• _WORK ORDER_
Make an exact copy of all the entries shown below.

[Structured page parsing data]
*** Begin section ***

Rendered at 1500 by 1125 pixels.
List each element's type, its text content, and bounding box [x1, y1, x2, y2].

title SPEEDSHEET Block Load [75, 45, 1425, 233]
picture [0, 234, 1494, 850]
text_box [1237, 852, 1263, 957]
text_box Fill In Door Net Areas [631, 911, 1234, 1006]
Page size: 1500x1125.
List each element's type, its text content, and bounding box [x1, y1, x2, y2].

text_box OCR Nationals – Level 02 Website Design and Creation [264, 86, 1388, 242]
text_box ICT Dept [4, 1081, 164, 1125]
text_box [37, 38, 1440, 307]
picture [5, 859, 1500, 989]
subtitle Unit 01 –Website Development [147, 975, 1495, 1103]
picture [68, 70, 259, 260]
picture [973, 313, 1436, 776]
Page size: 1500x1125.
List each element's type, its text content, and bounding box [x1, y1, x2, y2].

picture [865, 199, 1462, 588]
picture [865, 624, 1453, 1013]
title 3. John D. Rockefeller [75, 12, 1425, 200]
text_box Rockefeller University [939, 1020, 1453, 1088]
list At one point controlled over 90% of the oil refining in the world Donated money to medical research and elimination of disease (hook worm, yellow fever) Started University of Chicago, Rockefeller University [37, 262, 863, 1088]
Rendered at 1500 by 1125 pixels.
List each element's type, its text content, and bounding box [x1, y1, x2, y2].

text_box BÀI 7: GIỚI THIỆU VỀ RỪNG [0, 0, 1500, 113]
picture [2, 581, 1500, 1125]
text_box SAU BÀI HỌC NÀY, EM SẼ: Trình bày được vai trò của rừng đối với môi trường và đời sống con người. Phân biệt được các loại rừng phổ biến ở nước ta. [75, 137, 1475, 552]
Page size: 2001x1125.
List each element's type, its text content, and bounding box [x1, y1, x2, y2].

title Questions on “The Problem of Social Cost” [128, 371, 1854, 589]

*** End section ***

• _SOLUTION TO THIS TASK_
Rendered at 1500 by 1125 pixels.
List each element's type, its text content, and bounding box [x1, y1, x2, y2].

title SPEEDSHEET Block Load [75, 45, 1425, 233]
picture [0, 234, 1494, 850]
text_box [1237, 852, 1263, 957]
text_box Fill In Door Net Areas [631, 911, 1234, 1006]
Page size: 1500x1125.
List each element's type, its text content, and bounding box [x1, y1, x2, y2].

text_box OCR Nationals – Level 02 Website Design and Creation [264, 86, 1388, 242]
text_box ICT Dept [4, 1081, 164, 1125]
text_box [37, 38, 1440, 307]
picture [5, 859, 1500, 989]
subtitle Unit 01 –Website Development [147, 975, 1495, 1103]
picture [68, 70, 259, 260]
picture [973, 313, 1436, 776]
Page size: 1500x1125.
List each element's type, its text content, and bounding box [x1, y1, x2, y2].

picture [865, 199, 1462, 588]
picture [865, 624, 1453, 1013]
title 3. John D. Rockefeller [75, 12, 1425, 200]
text_box Rockefeller University [939, 1020, 1453, 1088]
list At one point controlled over 90% of the oil refining in the world Donated money to medical research and elimination of disease (hook worm, yellow fever) Started University of Chicago, Rockefeller University [37, 262, 863, 1088]
Rendered at 1500 by 1125 pixels.
List each element's type, its text content, and bounding box [x1, y1, x2, y2].

text_box BÀI 7: GIỚI THIỆU VỀ RỪNG [0, 0, 1500, 113]
picture [2, 581, 1500, 1125]
text_box SAU BÀI HỌC NÀY, EM SẼ: Trình bày được vai trò của rừng đối với môi trường và đời sống con người. Phân biệt được các loại rừng phổ biến ở nước ta. [75, 137, 1475, 552]
Page size: 2001x1125.
List each element's type, its text content, and bounding box [x1, y1, x2, y2].

title Questions on “The Problem of Social Cost” [128, 371, 1854, 589]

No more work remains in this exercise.